# Your task
Print every entry below exactly, leaving out the pictures.

# Exercise material
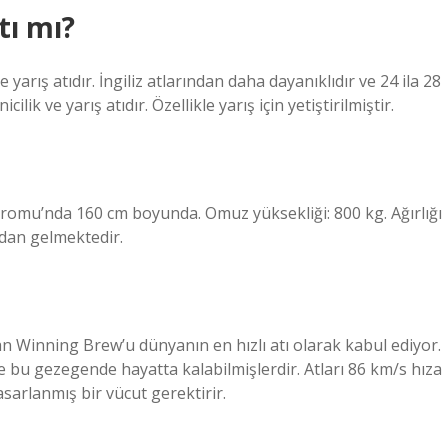
tı mı?
arış atıdır. İngiliz atlarından daha dayanıklıdır ve 24 ila 28
cilik ve yarış atıdır. Özellikle yarış için yetiştirilmiştir.
omu’nda 160 cm boyunda. Omuz yüksekliği: 800 kg. Ağırlığı
ndan gelmektedir.
n Winning Brew’u dünyanın en hızlı atı olarak kabul ediyor.
e bu gezegende hayatta kalabilmişlerdir. Atları 86 km/s hıza
arlanmış bir vücut gerektirir.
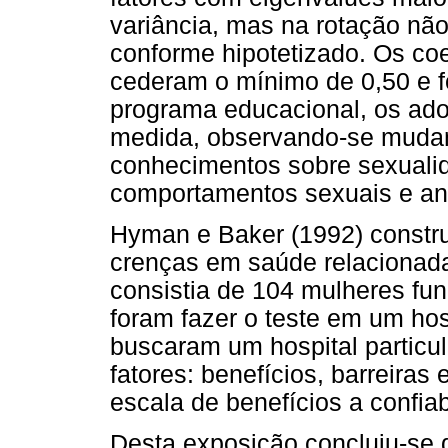
variância, mas na rotação não 
conforme hipotetizado. Os coe
cederam o mínimo de 0,50 e f
programa educacional, os ado
medida, observando-se mudanç
conhecimentos sobre sexuali
comportamentos sexuais e an
Hyman e Baker (1992) constru
crenças em saúde relacionad
consistia de 104 mulheres fu
foram fazer o teste em um hos
buscaram um hospital particula
fatores: benefícios, barreiras
escala de benefícios a confiab
Desta exposição concluiu-se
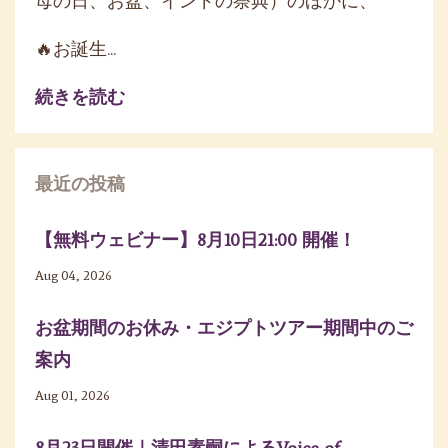
母の日、お盆、インドの祭典）のほかに、
🔥お誕生...
続きを読む
最近の投稿
【無料ウェビナー】8月10日21:00 開催！
Aug 04, 2026
お盆期間のお休み・エジプトツアー期間中のご
案内
Aug 01, 2026
8月23日開催｜清田素嗣によるVoice of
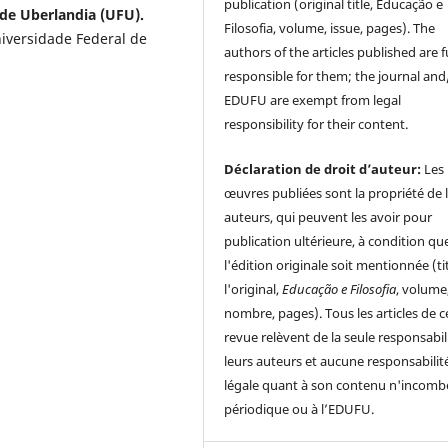
publication (original title, Educação e
 de Uberlandia (UFU).
Filosofia, volume, issue, pages). The
iversidade Federal de
authors of the articles published are f
responsible for them; the journal and
EDUFU are exempt from legal
responsibility for their content.
Déclaration de droit d’auteur:
Les
œuvres publiées sont la propriété de 
auteurs, qui peuvent les avoir pour
publication ultérieure, à condition qu
l'édition originale soit mentionnée (ti
l'original,
Educação e Filosofia
, volume
nombre, pages). Tous les articles de c
revue relèvent de la seule responsabil
leurs auteurs et aucune responsabilit
légale quant à son contenu n'incomb
périodique ou à l’EDUFU.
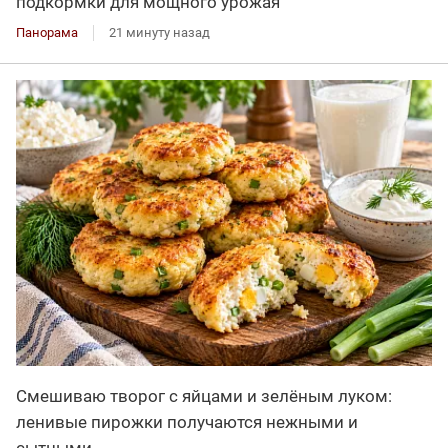
подкормки для мощного урожая
Панорама
21 минуту назад
Смешиваю творог с яйцами и зелёным луком:
ленивые пирожки получаются нежными и
сытными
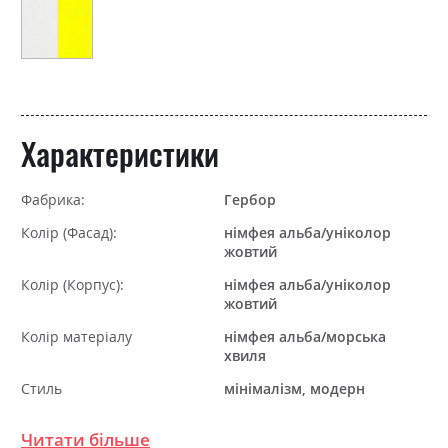
Характеристики
Фабрика:
Гербор
Колір (Фасад):
німфея альба/уніколор
жовтий
Колір (Корпус):
німфея альба/уніколор
жовтий
Колір матеріалу
німфея альба/морська
хвиля
Стиль
мінімалізм, модерн
Матеріал
ламінована ДСП
Читати більше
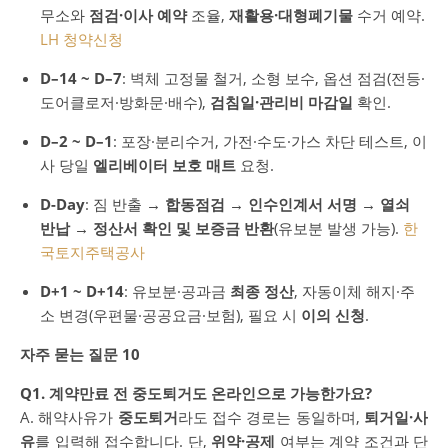
무소와
점검·이사 예약
조율,
재활용·대형폐기물
수거 예약.
LH 청약신청
D–14 ~ D–7
: 벽체 고정물 철거, 소형 보수, 옵션 점검(전등·
도어클로저·방화문·배수),
검침일·관리비 마감일
확인.
D–2 ~ D–1
: 포장·분리수거, 가전·수도·가스 차단 테스트, 이
사 당일
엘리베이터 보호 매트
요청.
D-Day
: 짐 반출 →
합동점검
→
인수인계서 서명
→
열쇠
반납
→
정산서 확인 및 보증금 반환
(유보분 발생 가능).
한
국토지주택공사
D+1 ~ D+14
: 유보분·공과금
최종 정산
, 자동이체 해지·주
소 변경(우편물·공공요금·보험), 필요 시
이의 신청
.
자주 묻는 질문 10
Q1. 계약만료 전 중도퇴거도 온라인으로 가능한가요?
A. 해약사유가
중도퇴거
라도 접수 경로는 동일하며,
퇴거일·사
유
를 입력해 접수합니다. 단,
위약·공제
여부는 계약 조건과 단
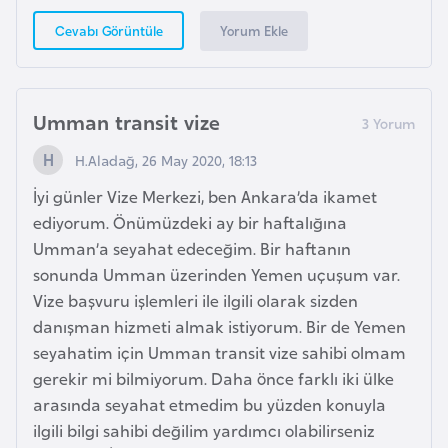
G
Yorum Ekle
Cevabı Görüntüle
ü
n
e
Umman transit vize
y
K
H.Aladağ, 26 May 2020, 18:13
o
İyi günler Vize Merkezi, ben Ankara’da ikamet
r
ediyorum. Önümüzdeki ay bir haftalığına
e
Umman’a seyahat edeceğim. Bir haftanın
sonunda Umman üzerinden Yemen uçuşum var.
G
Vize başvuru işlemleri ile ilgili olarak sizden
ü
danışman hizmeti almak istiyorum. Bir de Yemen
n
seyahatim için Umman transit vize sahibi olmam
e
gerekir mi bilmiyorum. Daha önce farklı iki ülke
y
arasında seyahat etmedim bu yüzden konuyla
S
ilgili bilgi sahibi değilim yardımcı olabilirseniz
u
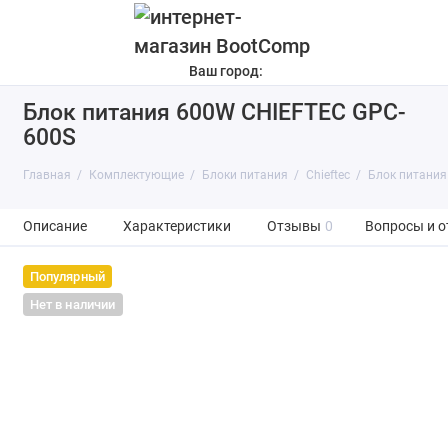
Ваш город:
Блок питания 600W CHIEFTEC GPC-
600S
Главная
Комплектующие
Блоки питания
Chieftec
Блок питания
Описание
Характеристики
Отзывы
0
Вопросы и о
Популярный
Нет в наличии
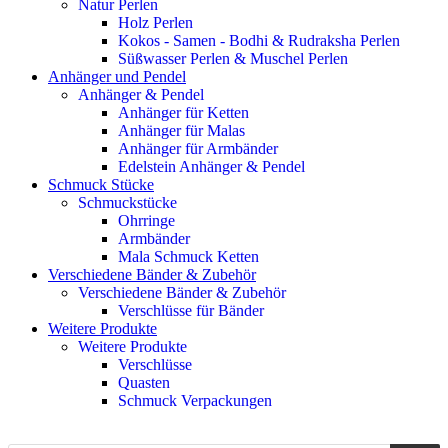
Natur Perlen
Holz Perlen
Kokos - Samen - Bodhi & Rudraksha Perlen
Süßwasser Perlen & Muschel Perlen
Anhänger und Pendel
Anhänger & Pendel
Anhänger für Ketten
Anhänger für Malas
Anhänger für Armbänder
Edelstein Anhänger & Pendel
Schmuck Stücke
Schmuckstücke
Ohrringe
Armbänder
Mala Schmuck Ketten
Verschiedene Bänder & Zubehör
Verschiedene Bänder & Zubehör
Verschlüsse für Bänder
Weitere Produkte
Weitere Produkte
Verschlüsse
Quasten
Schmuck Verpackungen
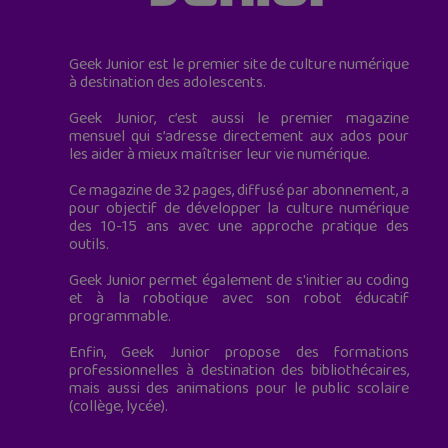
Geek Junior est le premier site de culture numérique
à destination des adolescents.
Geek Junior, c’est aussi le premier magazine
mensuel qui s’adresse directement aux ados pour
les aider à mieux maîtriser leur vie numérique.
Ce magazine de 32 pages, diffusé par abonnement, a
pour objectif de développer la culture numérique
des 10-15 ans avec une approche pratique des
outils.
Geek Junior permet également de s'initier au coding
et à la robotique avec son robot éducatif
programmable.
Enfin, Geek Junior propose des formations
professionnelles à destination des bibliothécaires,
mais aussi des animations pour le public scolaire
(collège, lycée).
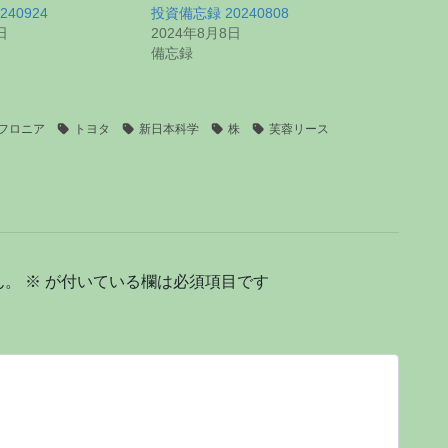
40924
投資備忘録 20240808
日
2024年8月8日
備忘録
フロニア
トヨタ
新日本科学
株
芙蓉リース
ん。
※
が付いている欄は必須項目です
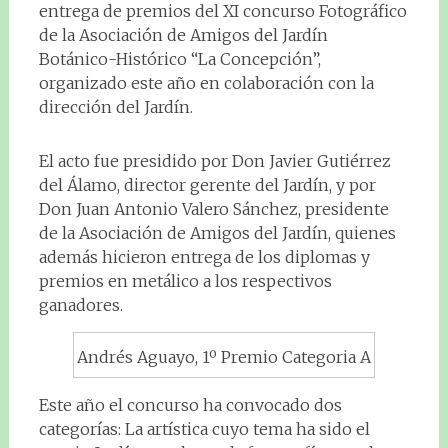
entrega de premios del XI concurso Fotográfico
de la Asociación de Amigos del Jardín
Botánico-Histórico “La Concepción”,
organizado este año en colaboración con la
dirección del Jardín.
El acto fue presidido por Don Javier Gutiérrez
del Álamo, director gerente del Jardín, y por
Don Juan Antonio Valero Sánchez, presidente
de la Asociación de Amigos del Jardín, quienes
además hicieron entrega de los diplomas y
premios en metálico a los respectivos
ganadores.
Andrés Aguayo, 1º Premio Categoria A
Este año el concurso ha convocado dos
categorías: La artística cuyo tema ha sido el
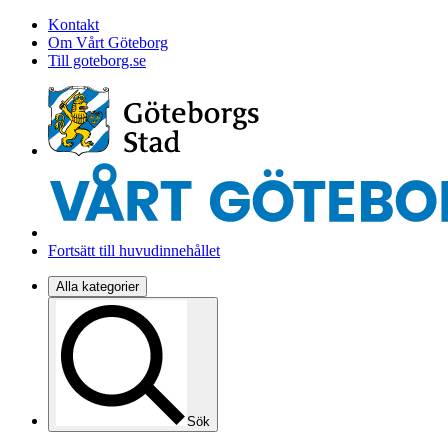
Kontakt
Om Vårt Göteborg
Till goteborg.se
Fortsätt till huvudinnehållet
Alla kategorier
Sök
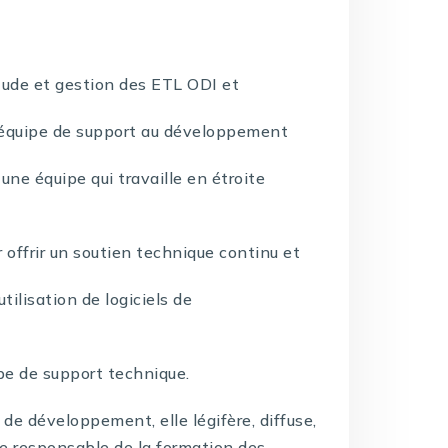
tude et gestion des ETL ODI et
quipe de support au développement
ne équipe qui travaille en étroite
 offrir un soutien technique continu et
tilisation de logiciels de
pe de support technique.
de développement, elle légifère, diffuse,
re responsable de la formation des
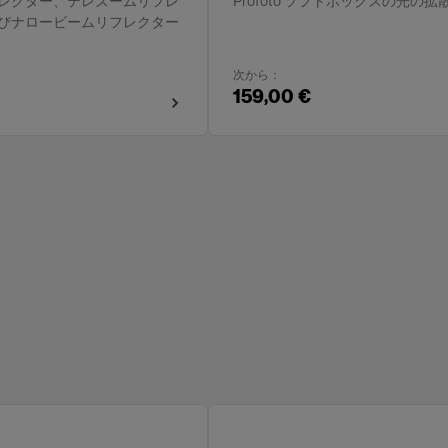
レクター、テレズームリフレ
Profoto ソフトボックスの光の
びナロービームリフレクター
次から：
159,00 €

# Answer area
tı mı?
arış atıdır. İngiliz atlarından daha dayanıklıdır ve 24 ila 28
cilik ve yarış atıdır. Özellikle yarış için yetiştirilmiştir.
omu’nda 160 cm boyunda. Omuz yüksekliği: 800 kg. Ağırlığı
ndan gelmektedir.
n Winning Brew’u dünyanın en hızlı atı olarak kabul ediyor.
e bu gezegende hayatta kalabilmişlerdir. Atları 86 km/s hıza
arlanmış bir vücut gerektirir.
variância, mas na rotação não 
conforme hipotetizado. Os coe
cederam o mínimo de 0,50 e f
programa educacional, os ado
medida, observando-se mudanç
conhecimentos sobre sexuali
comportamentos sexuais e an
Hyman e Baker (1992) constru
crenças em saúde relacionad
consistia de 104 mulheres fu
foram fazer o teste em um hos
buscaram um hospital particula
fatores: benefícios, barreiras
escala de benefícios a confiab
Desta exposição concluiu-se
母の日、お盆、インドの祭典）のほかに、
🔥お誕生...
続きを読む
最近の投稿
【無料ウェビナー】8月10日21:00 開催！
Aug 04, 2026
お盆期間のお休み・エジプトツアー期間中のご
案内
Aug 01, 2026
8月23日開催｜清田素嗣によるVoice of
publication (original title, Educação e
 de Uberlandia (UFU).
Filosofia, volume, issue, pages). The
iversidade Federal de
authors of the articles published are f
responsible for them; the journal and
EDUFU are exempt from legal
responsibility for their content.
Déclaration de droit d’auteur:
Les
œuvres publiées sont la propriété de 
auteurs, qui peuvent les avoir pour
publication ultérieure, à condition qu
l'édition originale soit mentionnée (ti
l'original,
Educação e Filosofia
, volume
nombre, pages). Tous les articles de c
revue relèvent de la seule responsabil
leurs auteurs et aucune responsabilit
légale quant à son contenu n'incomb
périodique ou à l’EDUFU.
подкормки для мощного урожая
Панорама
21 минуту назад
Смешиваю творог с яйцами и зелёным луком:
ленивые пирожки получаются нежными и
сытными
Характеристики
Фабрика:
Гербор
Колір (Фасад):
німфея альба/уніколор
жовтий
Колір (Корпус):
німфея альба/уніколор
жовтий
Колір матеріалу
німфея альба/морська
хвиля
Стиль
мінімалізм, модерн
Матеріал
ламінована ДСП
Читати більше
무소와
점검·이사 예약
조율,
재활용·대형폐기물
수거 예약.
LH 청약신청
D–14 ~ D–7
: 벽체 고정물 철거, 소형 보수, 옵션 점검(전등·
도어클로저·방화문·배수),
검침일·관리비 마감일
확인.
D–2 ~ D–1
: 포장·분리수거, 가전·수도·가스 차단 테스트, 이
사 당일
엘리베이터 보호 매트
요청.
D-Day
: 짐 반출 →
합동점검
→
인수인계서 서명
→
열쇠
반납
→
정산서 확인 및 보증금 반환
(유보분 발생 가능).
한
국토지주택공사
D+1 ~ D+14
: 유보분·공과금
최종 정산
, 자동이체 해지·주
소 변경(우편물·공공요금·보험), 필요 시
이의 신청
.
자주 묻는 질문 10
Q1. 계약만료 전 중도퇴거도 온라인으로 가능한가요?
A. 해약사유가
중도퇴거
라도 접수 경로는 동일하며,
퇴거일·사
유
를 입력해 접수합니다. 단,
위약·공제
여부는 계약 조건과 단
G
Yorum Ekle
Cevabı Görüntüle
ü
n
e
Umman transit vize
y
K
H.Aladağ, 26 May 2020, 18:13
o
İyi günler Vize Merkezi, ben Ankara’da ikamet
r
ediyorum. Önümüzdeki ay bir haftalığına
e
Umman’a seyahat edeceğim. Bir haftanın
sonunda Umman üzerinden Yemen uçuşum var.
G
Vize başvuru işlemleri ile ilgili olarak sizden
ü
danışman hizmeti almak istiyorum. Bir de Yemen
n
seyahatim için Umman transit vize sahibi olmam
e
gerekir mi bilmiyorum. Daha önce farklı iki ülke
y
arasında seyahat etmedim bu yüzden konuyla
S
ilgili bilgi sahibi değilim yardımcı olabilirseniz
u
Ваш город:
Блок питания 600W CHIEFTEC GPC-
600S
Главная
Комплектующие
Блоки питания
Chieftec
Блок питания
Описание
Характеристики
Отзывы
0
Вопросы и о
Популярный
Нет в наличии
Natur Perlen
Holz Perlen
Kokos - Samen - Bodhi & Rudraksha Perlen
Süßwasser Perlen & Muschel Perlen
Anhänger und Pendel
Anhänger & Pendel
Anhänger für Ketten
Anhänger für Malas
Anhänger für Armbänder
Edelstein Anhänger & Pendel
Schmuck Stücke
Schmuckstücke
Ohrringe
Armbänder
Mala Schmuck Ketten
Verschiedene Bänder & Zubehör
Verschiedene Bänder & Zubehör
Verschlüsse für Bänder
Weitere Produkte
Weitere Produkte
Verschlüsse
Quasten
Schmuck Verpackungen
Geek Junior est le premier site de culture numérique
à destination des adolescents.
Geek Junior, c’est aussi le premier magazine
mensuel qui s’adresse directement aux ados pour
les aider à mieux maîtriser leur vie numérique.
Ce magazine de 32 pages, diffusé par abonnement, a
pour objectif de développer la culture numérique
des 10-15 ans avec une approche pratique des
outils.
Geek Junior permet également de s'initier au coding
et à la robotique avec son robot éducatif
programmable.
Enfin, Geek Junior propose des formations
professionnelles à destination des bibliothécaires,
mais aussi des animations pour le public scolaire
(collège, lycée).
40924
投資備忘録 20240808
日
2024年8月8日
備忘録
フロニア
トヨタ
新日本科学
株
芙蓉リース
ん。
※
が付いている欄は必須項目です
entrega de premios del XI concurso Fotográfico
de la Asociación de Amigos del Jardín
Botánico-Histórico “La Concepción”,
organizado este año en colaboración con la
dirección del Jardín.
El acto fue presidido por Don Javier Gutiérrez
del Álamo, director gerente del Jardín, y por
Don Juan Antonio Valero Sánchez, presidente
de la Asociación de Amigos del Jardín, quienes
además hicieron entrega de los diplomas y
premios en metálico a los respectivos
ganadores.
Andrés Aguayo, 1º Premio Categoria A
Este año el concurso ha convocado dos
categorías: La artística cuyo tema ha sido el
Kontakt
Om Vårt Göteborg
Till goteborg.se
Fortsätt till huvudinnehållet
Alla kategorier
Sök
tude et gestion des ETL ODI et
quipe de support au développement
ne équipe qui travaille en étroite
 offrir un soutien technique continu et
tilisation de logiciels de
pe de support technique.
de développement, elle légifère, diffuse,
re responsable de la formation des
レクター、テレズームリフレ
Profoto ソフトボックスの光の
びナロービームリフレクター
次から：
159,00 €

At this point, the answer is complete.